Supporting Physical Activity at Home with Interactive Contextual Cues

Supporting Physical Activity at Home with Interactive Contextual Cues

Add movement to your everyday routine with interactive smart cues.

Using interactive “smart cues” placed around the house to make physical activity a part of your daily routine

Why this matters

Physical activity improves wellbeing and even small bouts of exercise can make a difference. However, people struggle to find time and remember to move at home – and without consistent repetition it is difficult to develop long-lasting habits.

The challenge

Starting a new habit is hard, but a consistent environment and its elements can help to prompt the behaviour and make it automatic. Technology could help, but existing home technologies have been used for home monitoring and control, with limited focus on situated habit formation.

Our approach

Our goal is to take advantage of the important role the environment plays in supporting habit formation. To do so, we use small interactive devices placed around the house (“smart cues”) to prompt the users and help them integrate movement into daily tasks.

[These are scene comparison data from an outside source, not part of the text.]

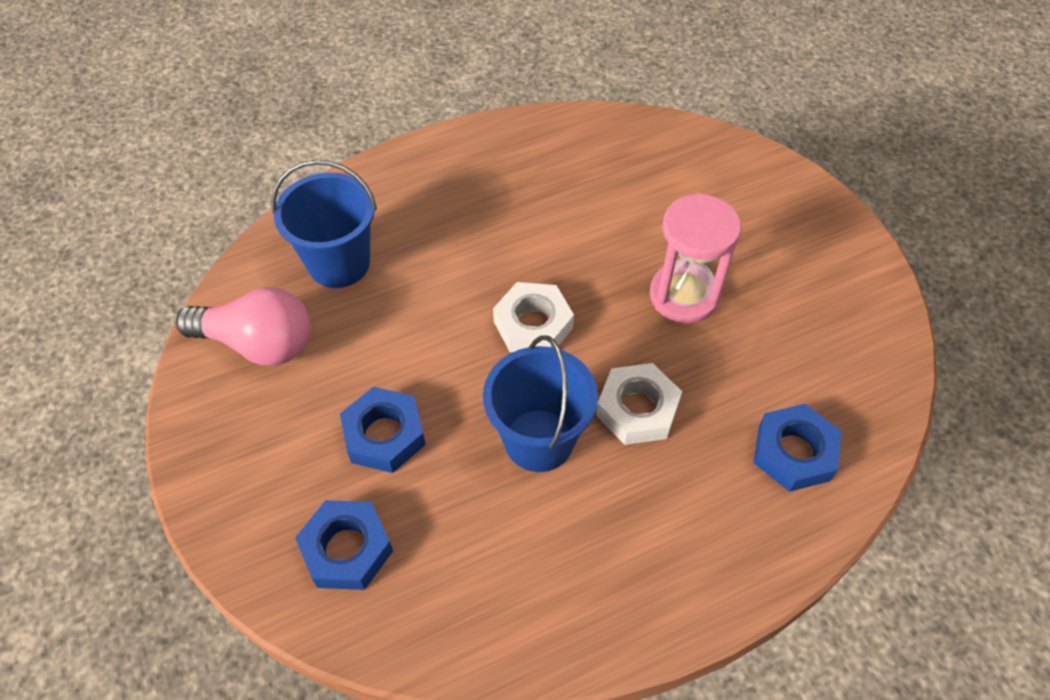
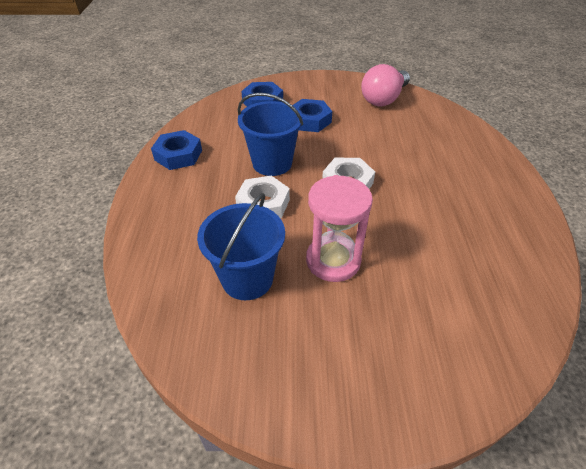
camera: 115 degrees right, 10 degrees down
(339, 263) = (427, 129): blue bucket -> blue bucket (247, 279)
(793, 452) = (182, 261): blue nut -> blue nut (178, 155)

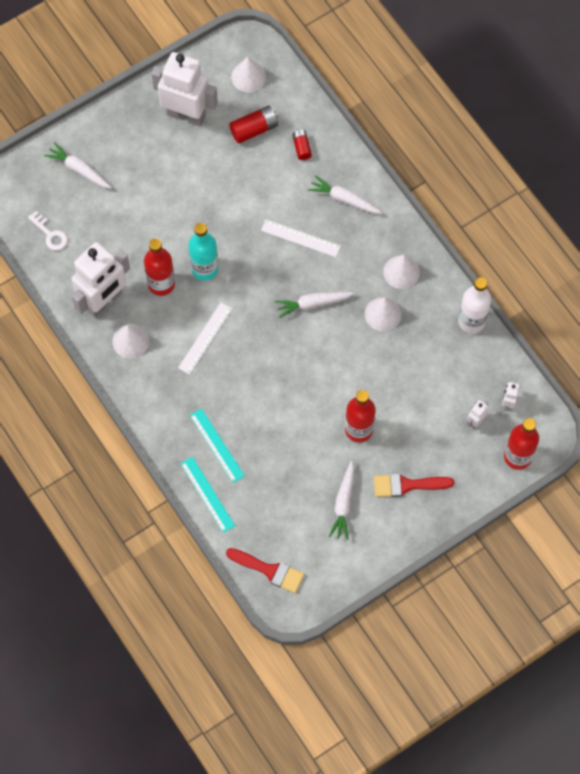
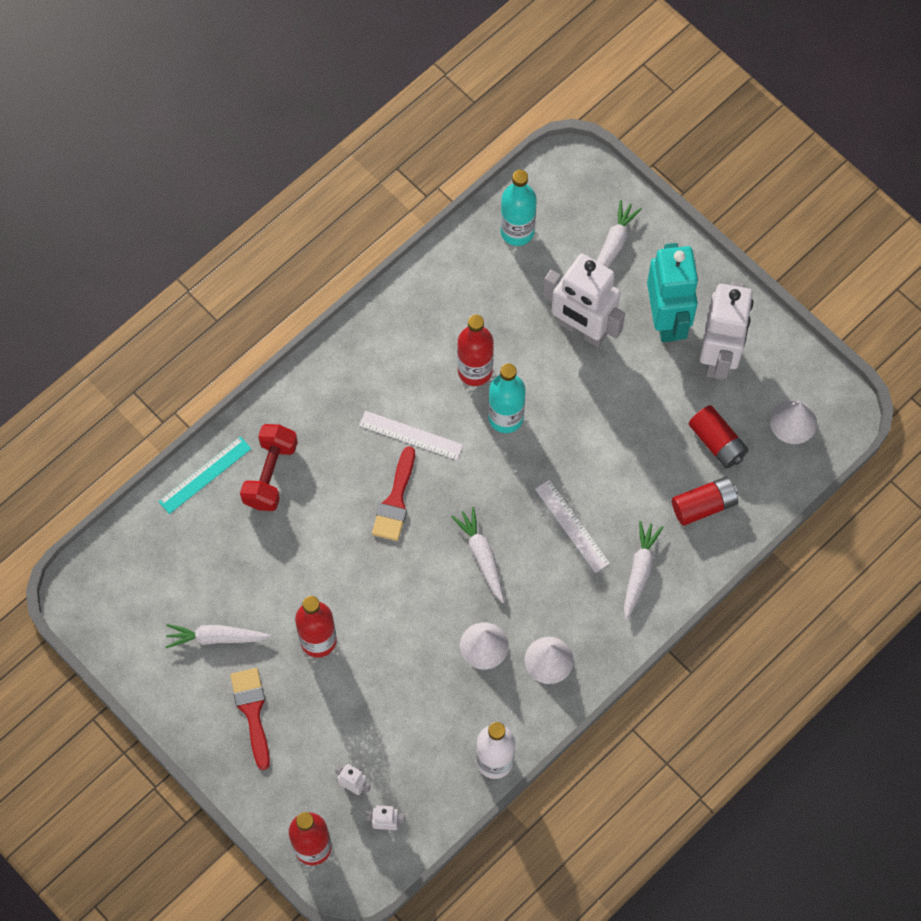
camera: 80 degrees right, 0 degrees up
(50, 234) = (517, 231): white key -> turquoise bottle
(104, 301) = (438, 310): white robot -> white robot (581, 329)
(130, 341) = (391, 350): white cone -> none
(148, 144) = (667, 319): none -> turquoise robot
(217, 445) = (270, 474): turquoise ruler -> red dumbbell
(269, 570) = (117, 564): red brush -> red brush (395, 501)
(300, 238) = (572, 526): white ruler -> white ruler turned 45 degrees counterclockwise
(301, 147) = (704, 505): red battery -> red battery, size x1.62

Smart Cues Toolkit aims to support researchers and designers developing smart systems to support physical activity at home

The complete toolkit will include prototypes, resources and case studies.

Theoretical background

As our goal is to support behaviour change and encourage regular physical activity as part of everyday routines, this project is grounded in habit formation research.

Habits are defined as automatic responses to contextual cues. They are necessary for ensuring a long-lasting change to one’s behaviour: once a habit develops, the behaviour becomes automatic and we no longer have to rely on motivation.

Elements of habit formation

    • Repetition: To become automatic, the target behaviour has be consistently repeated. But repetition alone is not enough.
    • Stable environment: To ensure the repetition leads to a habit, the behaviour should be repeated in a stable environment to help form associations that will trigger user’s desired actions.
    • Contextual cues: Objects and existing routines associated with the environment serve as triggers to actions and are necessary for the formation of a habit.